A deed of trust is the legal instrument used in North Carolina to secure a loan with real estate used as collateral

Gilliam says other factors could potentially be at play.

“People whose businesses have had to close may need to refinance now, to take equity out of their property in order to avoid going broke,” he explains. “They could be taking equity out of their homes and putting it into their businesses. Your small businessman, the person who owns the barbershop or small restaurant. If they happen to own property for their business, they may be refinancing or taking out brand new loans on existing property to raise cash.

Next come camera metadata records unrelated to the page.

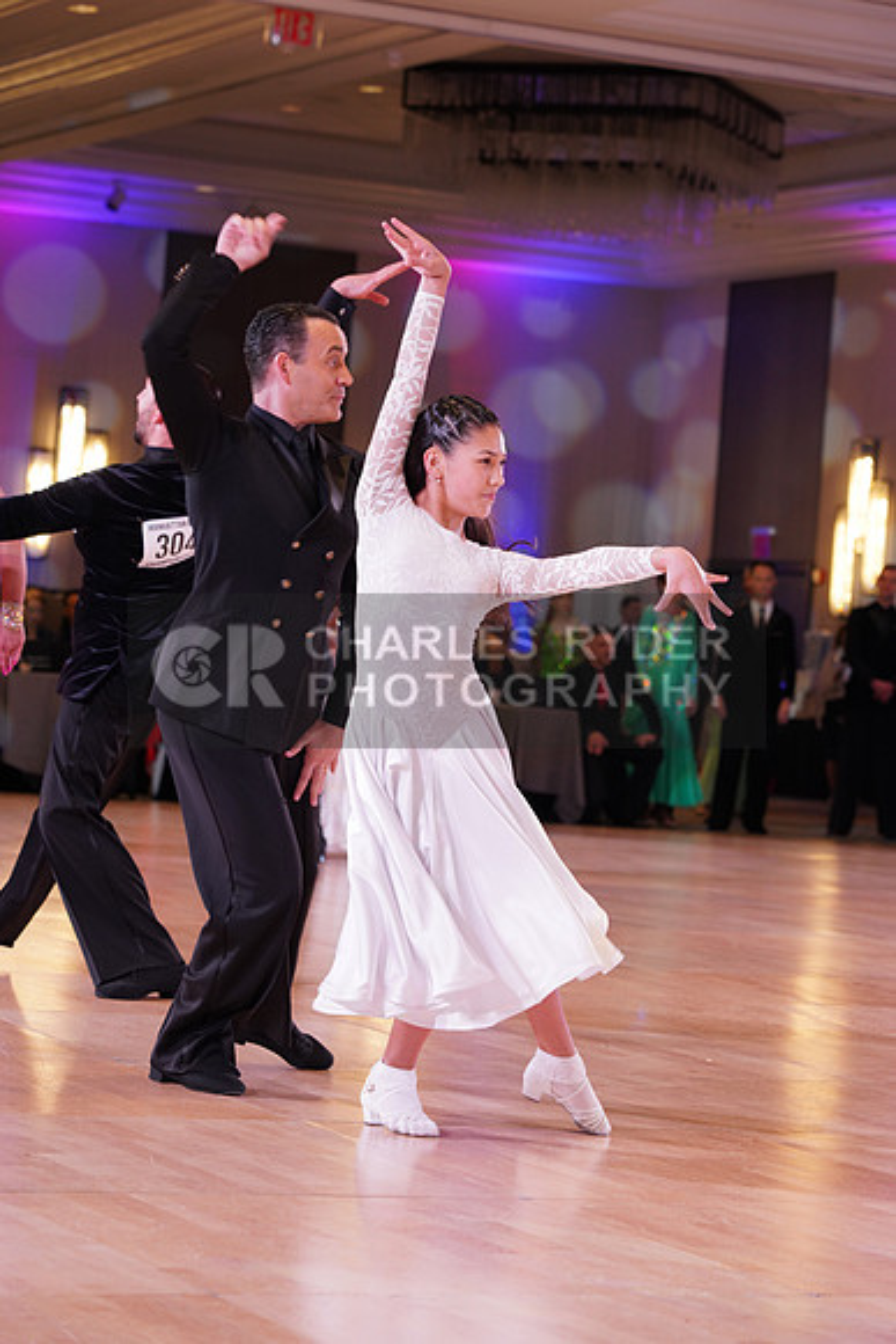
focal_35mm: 105
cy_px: 672
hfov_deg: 13.0
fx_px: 3917
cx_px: 448
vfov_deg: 19.5
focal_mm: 105
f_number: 5
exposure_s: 1/125
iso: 1250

Certainly, there is a lot of capital tied up in real estate in Wake County and people are going to need to tap into it in order to survive.”

DeRonja says, while he expects the number of closings to continue to be fewer in May and June, the local real estate market will likely track with how quickly the economy recovers more broadly.

“In real estate, we are fortunate in that a transaction that didn’t happen in May or June still may happen later in the year, unlike buying a meal in a restaurant, for example,” he says. “If we have a really strong [economic recovery], then I expect to recapture some of these transactions that did not happen earlier.”

Raleigh and Wake County have an inherent advantage over other areas of the country, too, says DeRonja.

“Even through the Great Recession, we still had people moving here. Because of the attractiveness of the economy overall, the climate, the educated populace, it’s a dynamic and fun place to be. And that helps real estate through bad times.”